The very best, most expensive PC power supplies on 115v AC will only reach 94% at the very specific 50% load of power supply rated wattage. So if you have a 500 watt power supply, and aren't using almost exactly 250 watts, you aren't getting that 94% efficiency. Regular power supplies under normal variable load conditions are going to be somewhere in the 80% efficient range. If the PC is idle, that efficiency can drop to 20% (but it's fine because it's only a few watts).
https://forum.level1techs.com/t/super-high-efficiency-300-400w-psu/184589/2
So using a modern Gallium Nitride stand alone charger will be more efficient. It will be extremely more efficient if you use that stand alone charger instead of charging off your PC while your PC is idle.
Counter point. Most computer power supplies have a curve to their charging efficiency (somewhere north of 50% load). If your PC is substantially below the peak of that curve, then adding load (the phone) could raise the PSU's efficiency say from 80 to 85% (I'm making up numbers) which would affect the overall efficiency of the entire PC's load.
I think your answer is still probably correct, but it's an interesting nuance to think about.
Side notes: Some PSU's use gallium, e.g., Corsair ax1600i, though by and large most do not.
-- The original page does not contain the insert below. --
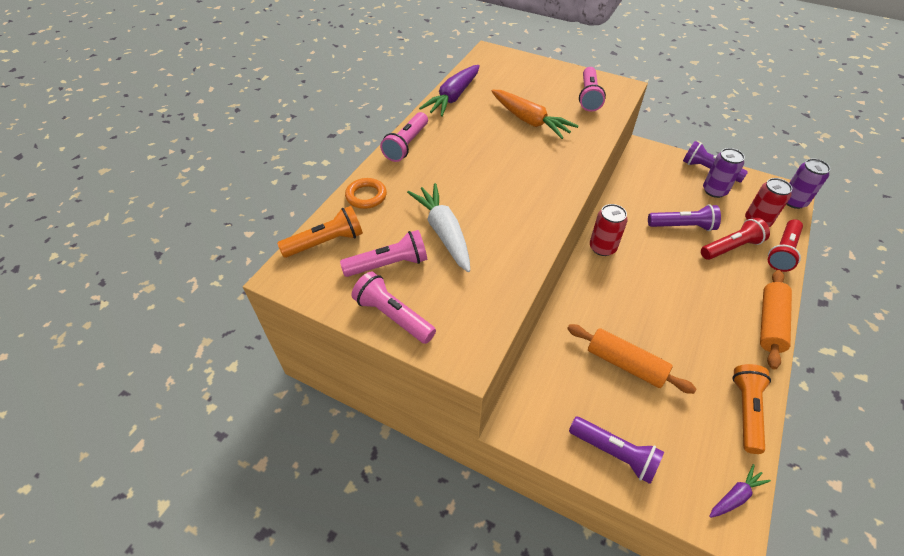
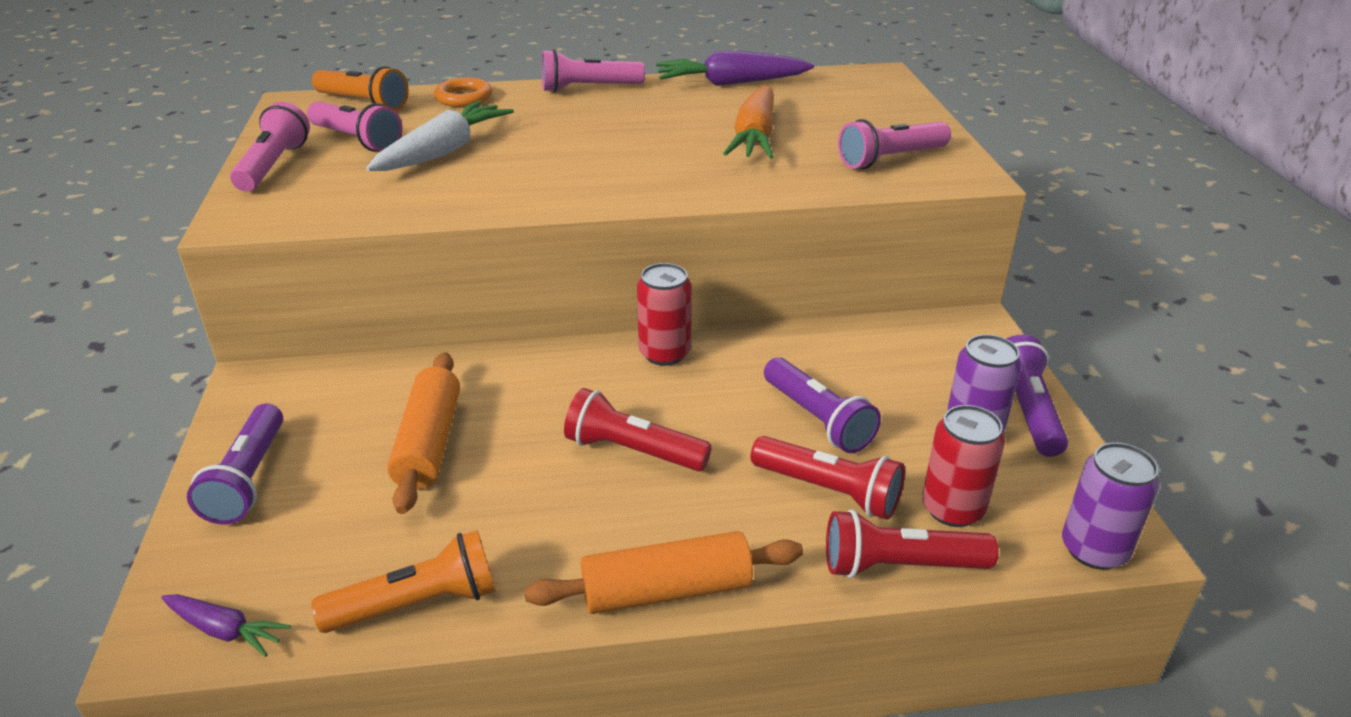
camera: 55 degrees right, 15 degrees down
(673, 292) = (632, 451): none -> red flashlight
Also if your in the EU then your working with 220/240v PSU's which adds more efficiency, but that would apply to the phone charger as well.
Adding a 30 watt phone is going to be maybe 5% of the PC load. So it could bring it up to a few percent. But that is insignificant compared to the normal swings of 200+ watts between normal and load.
Agreed, especially for gaming PC. On laptops and generic PC I think there could be a bigger swing, but also you'd need a USB port capable of pushing 30w which is not a standard feature by any means in a PC/laptop.